Early-season estimation and mapping of the nitrogen and phosphorus contents are essential for enhancing sugarcane production and preventing yield loss. Timely data acquisition is needed to estimate and map the nitrogen and phosphorus contents to facilitate decision-making and precision agriculture in sugarcane production. However, the traditional methods used to estimate and map the nitrogen and phosphorus contents are time-consuming, laborious, and expensive.
This study’s aims were to map the spatial and temporal variation in the nitrogen and phosphorus contents early in the sugarcane season using UAVs, machine learning algorithms, and soil and vegetation indices. The sugarcane plantations were in Emangweni in the Nkomazi Local Municipality, Mpumalanga, South Africa.

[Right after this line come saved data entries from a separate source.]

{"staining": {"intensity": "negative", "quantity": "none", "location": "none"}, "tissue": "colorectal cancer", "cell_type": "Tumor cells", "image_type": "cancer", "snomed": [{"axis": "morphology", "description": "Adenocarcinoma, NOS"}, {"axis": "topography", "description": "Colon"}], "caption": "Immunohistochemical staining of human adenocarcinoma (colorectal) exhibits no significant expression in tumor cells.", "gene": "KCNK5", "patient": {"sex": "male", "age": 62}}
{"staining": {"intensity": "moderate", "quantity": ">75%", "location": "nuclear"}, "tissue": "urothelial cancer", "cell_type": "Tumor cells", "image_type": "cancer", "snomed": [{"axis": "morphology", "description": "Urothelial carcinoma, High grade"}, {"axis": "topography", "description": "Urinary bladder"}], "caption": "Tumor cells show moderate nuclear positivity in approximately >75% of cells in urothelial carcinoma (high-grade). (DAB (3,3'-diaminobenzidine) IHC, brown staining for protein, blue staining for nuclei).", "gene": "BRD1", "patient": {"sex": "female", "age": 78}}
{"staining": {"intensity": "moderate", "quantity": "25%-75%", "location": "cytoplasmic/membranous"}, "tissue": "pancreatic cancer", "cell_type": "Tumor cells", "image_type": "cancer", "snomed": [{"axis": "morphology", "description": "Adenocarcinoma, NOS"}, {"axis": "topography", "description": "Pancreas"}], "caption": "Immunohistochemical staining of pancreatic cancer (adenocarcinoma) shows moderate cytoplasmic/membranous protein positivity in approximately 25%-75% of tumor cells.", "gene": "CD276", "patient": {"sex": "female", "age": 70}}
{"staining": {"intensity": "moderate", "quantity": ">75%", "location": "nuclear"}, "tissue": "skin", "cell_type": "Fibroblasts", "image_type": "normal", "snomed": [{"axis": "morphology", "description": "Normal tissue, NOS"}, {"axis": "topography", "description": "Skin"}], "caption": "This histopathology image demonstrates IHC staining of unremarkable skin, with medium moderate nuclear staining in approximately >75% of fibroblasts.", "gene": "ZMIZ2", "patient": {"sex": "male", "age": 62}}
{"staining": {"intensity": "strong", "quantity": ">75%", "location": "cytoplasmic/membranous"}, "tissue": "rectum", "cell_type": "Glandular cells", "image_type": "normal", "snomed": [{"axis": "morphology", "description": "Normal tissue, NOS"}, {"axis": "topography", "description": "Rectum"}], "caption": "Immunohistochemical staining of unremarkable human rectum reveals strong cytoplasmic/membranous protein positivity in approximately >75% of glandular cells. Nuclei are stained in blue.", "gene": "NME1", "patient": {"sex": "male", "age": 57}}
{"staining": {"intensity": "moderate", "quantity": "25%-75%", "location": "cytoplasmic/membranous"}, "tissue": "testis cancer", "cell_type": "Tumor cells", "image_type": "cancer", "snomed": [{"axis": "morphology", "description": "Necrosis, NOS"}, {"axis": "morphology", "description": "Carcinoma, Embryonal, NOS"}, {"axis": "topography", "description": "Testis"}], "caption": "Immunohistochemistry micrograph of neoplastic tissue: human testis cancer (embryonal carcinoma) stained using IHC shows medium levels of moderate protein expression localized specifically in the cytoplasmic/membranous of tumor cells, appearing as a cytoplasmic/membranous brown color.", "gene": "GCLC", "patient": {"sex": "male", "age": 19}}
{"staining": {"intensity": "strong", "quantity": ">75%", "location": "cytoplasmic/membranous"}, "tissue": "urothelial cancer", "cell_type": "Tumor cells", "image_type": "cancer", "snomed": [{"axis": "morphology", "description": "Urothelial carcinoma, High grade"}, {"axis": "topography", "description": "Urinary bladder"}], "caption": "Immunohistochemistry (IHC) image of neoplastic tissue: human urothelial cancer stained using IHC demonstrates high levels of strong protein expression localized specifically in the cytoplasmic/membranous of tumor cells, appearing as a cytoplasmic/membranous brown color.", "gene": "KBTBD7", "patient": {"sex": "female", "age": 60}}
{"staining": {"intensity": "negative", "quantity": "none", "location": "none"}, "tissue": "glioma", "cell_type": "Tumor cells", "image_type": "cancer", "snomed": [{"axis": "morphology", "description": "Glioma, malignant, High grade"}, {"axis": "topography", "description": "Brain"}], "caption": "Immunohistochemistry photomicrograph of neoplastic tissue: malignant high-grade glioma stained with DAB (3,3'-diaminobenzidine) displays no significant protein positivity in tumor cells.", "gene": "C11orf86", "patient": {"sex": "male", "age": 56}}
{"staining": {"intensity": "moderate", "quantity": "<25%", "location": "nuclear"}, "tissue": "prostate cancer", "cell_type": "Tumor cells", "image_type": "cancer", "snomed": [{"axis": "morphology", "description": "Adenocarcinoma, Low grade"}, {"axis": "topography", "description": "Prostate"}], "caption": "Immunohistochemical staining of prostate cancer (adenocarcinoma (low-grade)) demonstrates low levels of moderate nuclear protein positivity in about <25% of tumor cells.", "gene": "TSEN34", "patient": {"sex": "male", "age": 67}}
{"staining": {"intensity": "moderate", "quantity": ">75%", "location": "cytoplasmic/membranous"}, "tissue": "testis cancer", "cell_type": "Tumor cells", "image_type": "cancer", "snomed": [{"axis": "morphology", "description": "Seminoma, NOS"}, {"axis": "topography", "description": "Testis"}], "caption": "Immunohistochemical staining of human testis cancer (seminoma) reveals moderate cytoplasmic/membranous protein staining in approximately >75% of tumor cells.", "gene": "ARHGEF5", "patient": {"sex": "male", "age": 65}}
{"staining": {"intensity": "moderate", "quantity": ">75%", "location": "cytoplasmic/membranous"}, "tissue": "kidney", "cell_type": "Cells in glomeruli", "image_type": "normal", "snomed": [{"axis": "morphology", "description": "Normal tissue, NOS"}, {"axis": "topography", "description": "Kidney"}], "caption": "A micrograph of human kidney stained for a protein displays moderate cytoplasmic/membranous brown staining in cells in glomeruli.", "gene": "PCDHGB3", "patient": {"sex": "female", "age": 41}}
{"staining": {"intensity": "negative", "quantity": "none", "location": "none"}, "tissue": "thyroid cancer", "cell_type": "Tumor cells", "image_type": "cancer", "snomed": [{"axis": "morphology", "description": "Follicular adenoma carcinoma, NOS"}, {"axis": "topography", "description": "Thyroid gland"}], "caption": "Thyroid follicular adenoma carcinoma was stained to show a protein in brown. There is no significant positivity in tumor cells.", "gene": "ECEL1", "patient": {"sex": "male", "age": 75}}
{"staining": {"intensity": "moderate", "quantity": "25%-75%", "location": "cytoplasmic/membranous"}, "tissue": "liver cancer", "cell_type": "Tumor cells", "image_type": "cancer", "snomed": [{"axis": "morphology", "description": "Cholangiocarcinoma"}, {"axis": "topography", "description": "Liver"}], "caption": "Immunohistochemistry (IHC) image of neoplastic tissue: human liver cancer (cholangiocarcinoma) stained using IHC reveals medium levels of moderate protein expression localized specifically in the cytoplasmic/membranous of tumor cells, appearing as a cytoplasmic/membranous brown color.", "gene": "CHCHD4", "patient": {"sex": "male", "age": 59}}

Soil and leaf samples, computed vegetation indices, and ground survey data were used as inputs for the machine learning algorithms. The performance of Random Forest, Support Vector Machines, and Partial Least Squares Regression was compared based on the accuracy of the models in estimating and mapping the nitrogen and phosphorus contents in sugarcane plantations. The Pearson Correlation Coefficient (R), p-Value (p), Coefficient of Determination (R²), and Root Mean Square Error (RMSE) were used to validate the accuracy of the machine learning algorithms.
Based on our results, Random Forest is expected to outperform Support Vector Machines and Partial Least Squares Regression in estimating and mapping the nitrogen and phosphorus contents. The Normalized Difference Red Edge is expected to perform better in estimating and mapping the nitrogen contents; however, a combination of vegetation indices will be required to estimate and map the phosphorus contents in sugarcane plantations.
Future studies employing unmanned aerial vehicles should focus on the estimation and mapping of the nitrogen, phosphorus, and potassium contents over the entire sugarcane season.